EXERCISE —
Your result should be the lines holding the word "Telefonía", copied from the entries below.

Stored data entries:
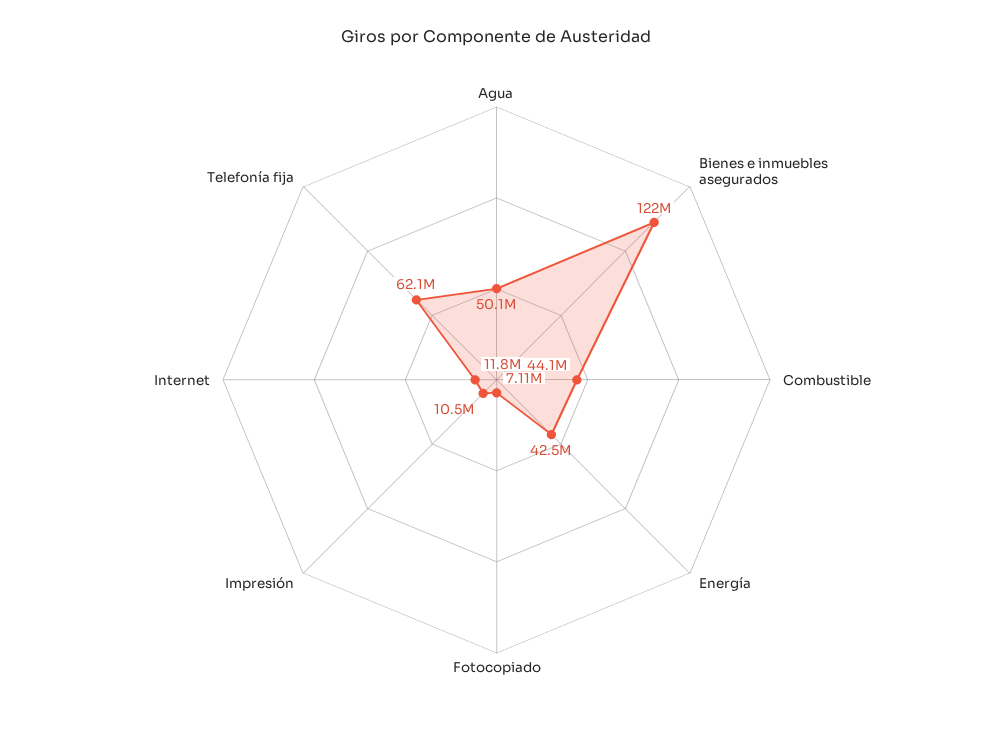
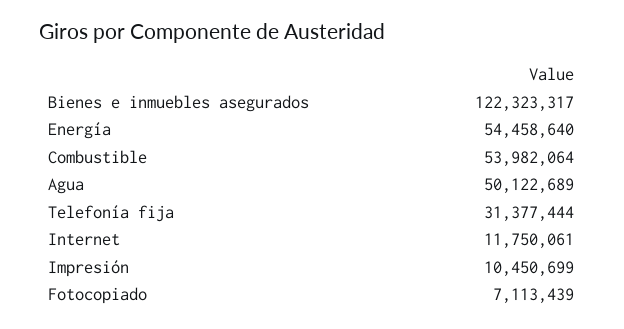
  {
    "Agua": 50122689,
    "Bienes e inmuebles asegurados": 122323317,
-   "Combustible": 44100000,
+   "Combustible": 53982064,
-   "Energía": 42500000,
+   "Energía": 54458640,
    "Fotocopiado": 7113439,
    "Impresión": 10450699,
    "Internet": 11750061,
-   "Telefonía fija": 62100000
+   "Telefonía fija": 31377444
  }

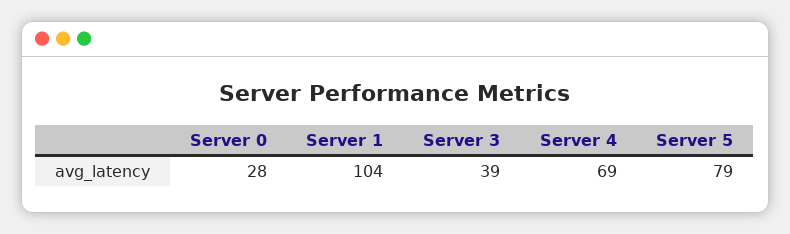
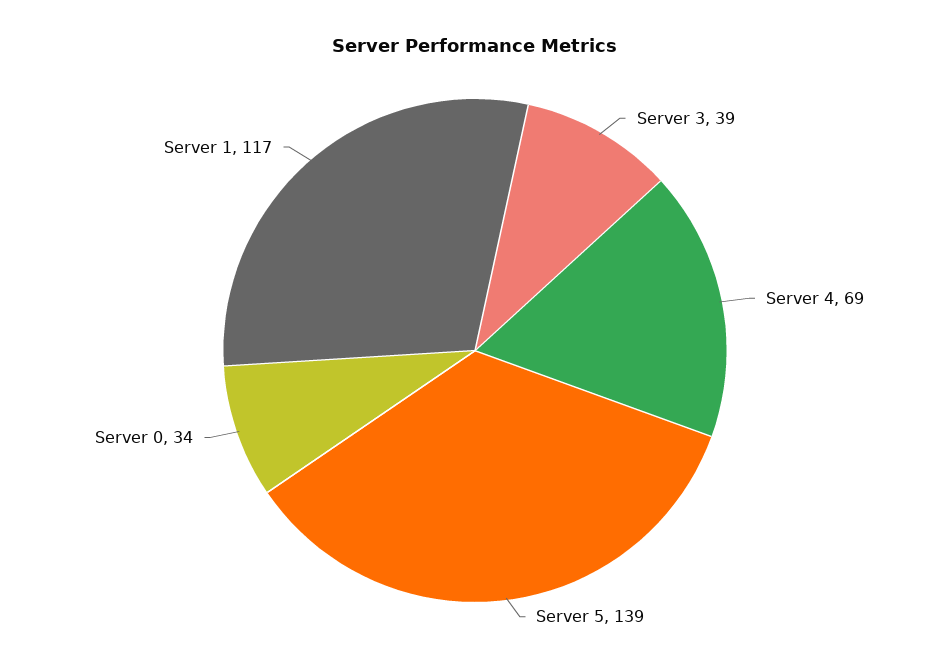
  {
-   "Server 0": 28,
+   "Server 0": 34,
-   "Server 1": 104,
+   "Server 1": 117,
    "Server 3": 39,
    "Server 4": 69,
-   "Server 5": 79
+   "Server 5": 139
  }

ANSWER FOR THE TASK —
-   "Telefonía fija": 62100000
+   "Telefonía fija": 31377444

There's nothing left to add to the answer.